- TÂCHE À RÉALISER 1:
Dans le texte sur l'entreprise à mission, pourquoi Bris Rocher voit-il dans le statut d'entreprise à mission une démarche liée à sa famille ? Répondez en une à trois phrases.
- TÂCHE À RÉALISER 2:
Reproduisez tout le passage du texte sur l'entreprise à mission, depuis « Les employés de » jusqu'à « entreprise à mission) » inclus.

- DOCUMENT SOURCE:
Les employés de la marque sont également concernés par cet objectif, chaque année, lors d’une évaluation annuelle, il est demandé à chaque collaborateur les actions mises en place pour réduire leur propre empreinte carbone.

(Source : Faguo, entreprise à mission)

3 témoignages de dirigeant en faveur de l’entreprise à mission

« Rendre hommage et officialiser des valeurs » – Bris Rocher, PDG du groupe Rocher

“Devenir une entreprise à mission est une manière de rendre hommage aux valeurs qui ont guidé mon grand-père lors de la création d’Yves Rocher, il y a 60 ans. La loi Pacte nous permet d’officialiser cela et de pouvoir assurer la transmission de cette valeur familiale aux générations futures qui géreront l’entreprise, dans la lignée de mon action pour réintégrer le capital de l’entreprise au sein de la famille Rocher. Notre mission – Reconnecter ses communautés à la nature – est une réponse à l’un des plus grands défis de notre société, mais aussi aux attentes de nos consommateurs. C’est également une incitation, pour les autres entreprises, à prendre le même chemin, autour de leurs propres valeurs. Je suis convaincu que la pérennité d’une entreprise se construit en conjuguant la performance économique et le bien commun. Ce nouvel outil va nous permettre de créer de la valeur autour de nos parties prenantes. Cela passera notamment par de nouveaux axes stratégiques pour chacune de nos 10 marques (Yves Rocher, Petit Bateau, Dr Pierre Ricaud…) et la certification B Corp.”

- INFORMATIONS FOURNIES:
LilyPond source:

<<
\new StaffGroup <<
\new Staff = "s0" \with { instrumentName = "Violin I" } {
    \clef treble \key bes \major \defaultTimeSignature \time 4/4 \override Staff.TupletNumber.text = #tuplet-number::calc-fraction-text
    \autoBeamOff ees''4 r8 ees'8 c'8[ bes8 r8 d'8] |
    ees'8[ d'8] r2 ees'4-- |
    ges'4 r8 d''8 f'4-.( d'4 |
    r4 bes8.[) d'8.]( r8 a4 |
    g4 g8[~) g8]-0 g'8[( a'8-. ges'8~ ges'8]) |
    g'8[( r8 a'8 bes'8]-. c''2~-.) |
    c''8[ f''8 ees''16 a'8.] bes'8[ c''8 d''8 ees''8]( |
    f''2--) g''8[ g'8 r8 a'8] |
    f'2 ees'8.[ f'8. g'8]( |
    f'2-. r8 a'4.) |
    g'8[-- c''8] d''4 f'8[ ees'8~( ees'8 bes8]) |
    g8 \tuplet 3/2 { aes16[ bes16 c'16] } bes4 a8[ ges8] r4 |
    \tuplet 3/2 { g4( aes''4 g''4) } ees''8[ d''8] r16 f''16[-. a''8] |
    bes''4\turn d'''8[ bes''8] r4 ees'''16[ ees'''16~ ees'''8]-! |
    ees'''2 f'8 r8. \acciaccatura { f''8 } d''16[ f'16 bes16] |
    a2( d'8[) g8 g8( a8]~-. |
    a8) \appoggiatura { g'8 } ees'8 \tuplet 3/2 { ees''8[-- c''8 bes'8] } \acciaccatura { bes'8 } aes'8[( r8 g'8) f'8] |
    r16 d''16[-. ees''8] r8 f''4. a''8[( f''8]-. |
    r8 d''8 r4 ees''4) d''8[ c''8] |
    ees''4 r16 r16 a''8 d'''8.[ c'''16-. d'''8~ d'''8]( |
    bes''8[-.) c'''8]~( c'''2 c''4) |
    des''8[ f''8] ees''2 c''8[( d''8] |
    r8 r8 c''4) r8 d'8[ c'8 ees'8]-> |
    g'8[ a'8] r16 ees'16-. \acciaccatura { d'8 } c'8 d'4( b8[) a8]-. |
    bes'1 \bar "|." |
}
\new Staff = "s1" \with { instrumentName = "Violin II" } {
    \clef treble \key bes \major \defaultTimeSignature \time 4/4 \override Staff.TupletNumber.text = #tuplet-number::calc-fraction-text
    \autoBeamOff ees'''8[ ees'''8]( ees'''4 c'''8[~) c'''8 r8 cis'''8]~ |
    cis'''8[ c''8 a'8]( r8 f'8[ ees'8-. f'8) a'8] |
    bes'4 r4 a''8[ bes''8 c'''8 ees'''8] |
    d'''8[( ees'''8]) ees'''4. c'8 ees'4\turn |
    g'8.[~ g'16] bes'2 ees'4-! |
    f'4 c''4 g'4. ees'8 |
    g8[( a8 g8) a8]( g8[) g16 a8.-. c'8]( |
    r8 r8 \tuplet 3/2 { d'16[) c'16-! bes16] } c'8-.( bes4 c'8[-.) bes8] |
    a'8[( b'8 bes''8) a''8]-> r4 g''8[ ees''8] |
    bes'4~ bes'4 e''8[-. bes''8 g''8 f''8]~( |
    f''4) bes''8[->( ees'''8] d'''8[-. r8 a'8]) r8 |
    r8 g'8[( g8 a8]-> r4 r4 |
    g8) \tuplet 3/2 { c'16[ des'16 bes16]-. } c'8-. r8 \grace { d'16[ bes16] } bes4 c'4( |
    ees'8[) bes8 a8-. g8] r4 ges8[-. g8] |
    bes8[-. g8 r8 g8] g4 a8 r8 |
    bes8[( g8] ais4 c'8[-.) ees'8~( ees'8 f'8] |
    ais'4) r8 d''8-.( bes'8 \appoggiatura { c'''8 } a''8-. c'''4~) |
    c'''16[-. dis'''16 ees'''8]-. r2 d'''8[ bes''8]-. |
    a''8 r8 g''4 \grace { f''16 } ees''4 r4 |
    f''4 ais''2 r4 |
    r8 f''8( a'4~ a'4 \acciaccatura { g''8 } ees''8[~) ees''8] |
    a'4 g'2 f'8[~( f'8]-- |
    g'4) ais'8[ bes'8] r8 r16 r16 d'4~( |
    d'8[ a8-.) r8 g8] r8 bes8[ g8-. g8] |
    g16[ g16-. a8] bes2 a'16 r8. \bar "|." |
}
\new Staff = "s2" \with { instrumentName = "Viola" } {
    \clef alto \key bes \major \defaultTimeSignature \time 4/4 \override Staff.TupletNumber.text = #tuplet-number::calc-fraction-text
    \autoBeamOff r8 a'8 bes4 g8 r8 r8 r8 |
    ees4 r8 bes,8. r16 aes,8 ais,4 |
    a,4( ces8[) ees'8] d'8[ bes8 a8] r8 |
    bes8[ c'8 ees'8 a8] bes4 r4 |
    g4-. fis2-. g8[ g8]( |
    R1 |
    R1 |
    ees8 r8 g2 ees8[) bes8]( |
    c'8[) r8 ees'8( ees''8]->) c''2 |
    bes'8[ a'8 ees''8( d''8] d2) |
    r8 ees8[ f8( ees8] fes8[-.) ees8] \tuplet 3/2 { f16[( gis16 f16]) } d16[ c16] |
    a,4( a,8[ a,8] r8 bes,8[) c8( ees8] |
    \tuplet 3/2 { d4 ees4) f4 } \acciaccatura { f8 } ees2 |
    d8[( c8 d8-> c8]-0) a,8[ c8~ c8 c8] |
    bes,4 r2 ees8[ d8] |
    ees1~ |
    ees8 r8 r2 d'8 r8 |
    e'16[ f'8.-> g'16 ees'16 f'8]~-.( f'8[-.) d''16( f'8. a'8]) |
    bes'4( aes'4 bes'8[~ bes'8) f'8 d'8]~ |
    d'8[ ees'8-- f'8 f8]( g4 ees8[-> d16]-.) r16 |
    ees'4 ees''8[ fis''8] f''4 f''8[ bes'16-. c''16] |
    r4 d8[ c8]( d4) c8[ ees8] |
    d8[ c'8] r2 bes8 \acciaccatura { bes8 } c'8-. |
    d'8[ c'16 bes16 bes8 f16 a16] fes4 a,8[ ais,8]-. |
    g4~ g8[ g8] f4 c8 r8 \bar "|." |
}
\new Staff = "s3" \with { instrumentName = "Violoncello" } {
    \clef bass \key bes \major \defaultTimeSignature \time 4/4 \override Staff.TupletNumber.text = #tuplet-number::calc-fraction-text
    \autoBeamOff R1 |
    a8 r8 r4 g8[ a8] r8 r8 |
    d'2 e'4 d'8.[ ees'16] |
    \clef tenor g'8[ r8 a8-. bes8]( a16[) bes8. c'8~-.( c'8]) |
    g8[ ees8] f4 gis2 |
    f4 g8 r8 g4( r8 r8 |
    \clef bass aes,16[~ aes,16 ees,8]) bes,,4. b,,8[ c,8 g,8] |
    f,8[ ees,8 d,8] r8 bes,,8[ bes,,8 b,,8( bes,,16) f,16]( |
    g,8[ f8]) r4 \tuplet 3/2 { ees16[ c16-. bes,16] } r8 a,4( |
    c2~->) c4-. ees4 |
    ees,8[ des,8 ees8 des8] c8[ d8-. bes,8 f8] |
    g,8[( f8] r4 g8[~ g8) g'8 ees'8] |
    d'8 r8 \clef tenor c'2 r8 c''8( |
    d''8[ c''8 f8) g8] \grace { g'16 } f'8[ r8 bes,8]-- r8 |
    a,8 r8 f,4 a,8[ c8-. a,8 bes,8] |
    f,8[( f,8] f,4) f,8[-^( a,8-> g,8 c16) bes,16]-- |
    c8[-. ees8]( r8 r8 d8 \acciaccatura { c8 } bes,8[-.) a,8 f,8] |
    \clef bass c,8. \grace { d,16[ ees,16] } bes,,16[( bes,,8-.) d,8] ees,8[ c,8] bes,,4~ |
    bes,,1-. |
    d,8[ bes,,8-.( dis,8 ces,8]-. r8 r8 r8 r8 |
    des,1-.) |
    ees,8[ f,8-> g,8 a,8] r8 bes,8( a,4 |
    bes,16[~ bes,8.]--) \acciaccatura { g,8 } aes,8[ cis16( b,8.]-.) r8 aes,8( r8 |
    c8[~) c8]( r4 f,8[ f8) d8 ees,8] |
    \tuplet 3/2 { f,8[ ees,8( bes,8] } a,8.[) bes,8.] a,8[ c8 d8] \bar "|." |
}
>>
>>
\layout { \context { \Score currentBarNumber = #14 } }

- VOTRE RÉPONSE 1:
Pour Bris Rocher, devenir une entreprise à mission permet de rendre hommage aux valeurs qui ont guidé son grand-père lors de la création d'Yves Rocher, il y a 60 ans. La loi Pacte permet d'officialiser ces valeurs et d'en assurer la transmission aux générations futures qui géreront l'entreprise.

- VOTRE RÉPONSE 2:
Les employés de la marque sont également concernés par cet objectif, chaque année, lors d’une évaluation annuelle, il est demandé à chaque collaborateur les actions mises en place pour réduire leur propre empreinte carbone.

(Source : Faguo, entreprise à mission)